### What you are asked to do
Update the records by replacing every "*****" with "-----", then write out the lines again with nothing else changed. Leave the pictures out of your answer.

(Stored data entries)
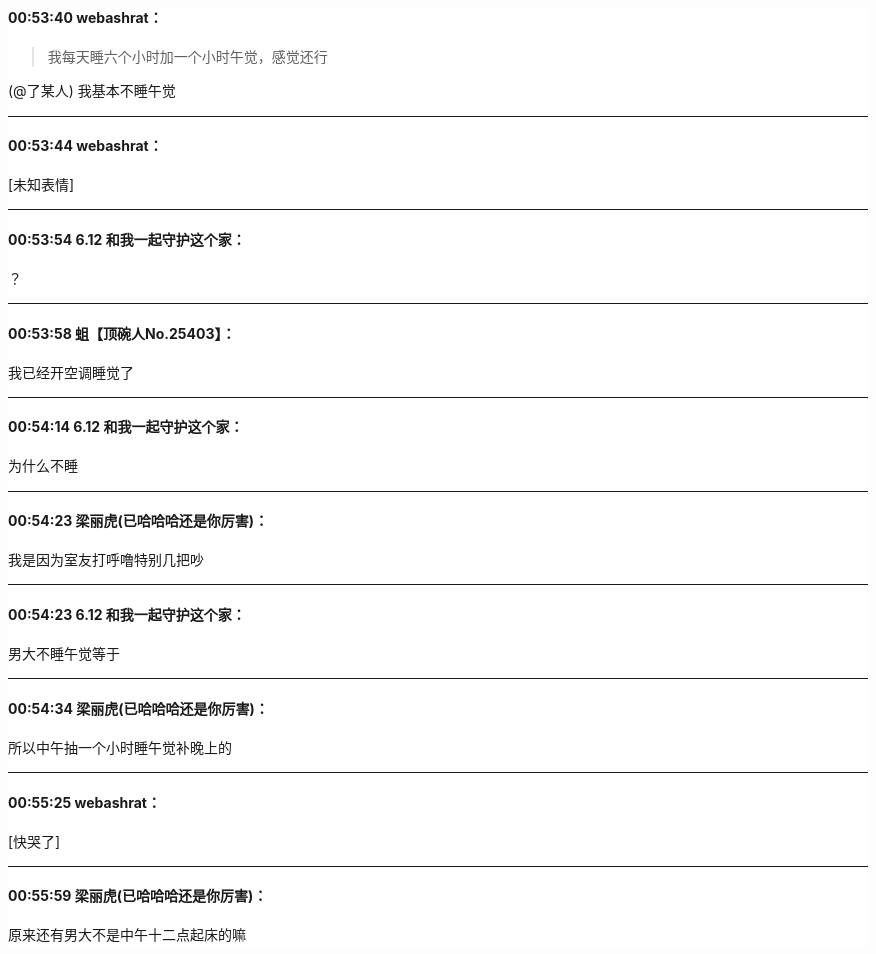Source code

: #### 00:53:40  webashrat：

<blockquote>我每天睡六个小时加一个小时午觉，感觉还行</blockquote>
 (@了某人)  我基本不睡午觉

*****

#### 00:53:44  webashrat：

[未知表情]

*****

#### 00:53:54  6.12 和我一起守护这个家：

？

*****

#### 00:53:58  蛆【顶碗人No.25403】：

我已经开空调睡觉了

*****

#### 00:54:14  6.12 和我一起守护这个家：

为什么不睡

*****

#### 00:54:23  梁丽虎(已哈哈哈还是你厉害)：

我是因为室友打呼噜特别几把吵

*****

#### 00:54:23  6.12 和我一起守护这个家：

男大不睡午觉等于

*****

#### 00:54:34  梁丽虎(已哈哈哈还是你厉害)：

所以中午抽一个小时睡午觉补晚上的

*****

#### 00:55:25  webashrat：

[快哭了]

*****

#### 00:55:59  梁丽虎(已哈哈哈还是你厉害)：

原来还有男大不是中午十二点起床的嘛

### Task result
Source code

: #### 00:53:40  webashrat：

<blockquote>我每天睡六个小时加一个小时午觉，感觉还行</blockquote>
 (@了某人)  我基本不睡午觉

-----

#### 00:53:44  webashrat：

[未知表情]

-----

#### 00:53:54  6.12 和我一起守护这个家：

？

-----

#### 00:53:58  蛆【顶碗人No.25403】：

我已经开空调睡觉了

-----

#### 00:54:14  6.12 和我一起守护这个家：

为什么不睡

-----

#### 00:54:23  梁丽虎(已哈哈哈还是你厉害)：

我是因为室友打呼噜特别几把吵

-----

#### 00:54:23  6.12 和我一起守护这个家：

男大不睡午觉等于

-----

#### 00:54:34  梁丽虎(已哈哈哈还是你厉害)：

所以中午抽一个小时睡午觉补晚上的

-----

#### 00:55:25  webashrat：

[快哭了]

-----

#### 00:55:59  梁丽虎(已哈哈哈还是你厉害)：

原来还有男大不是中午十二点起床的嘛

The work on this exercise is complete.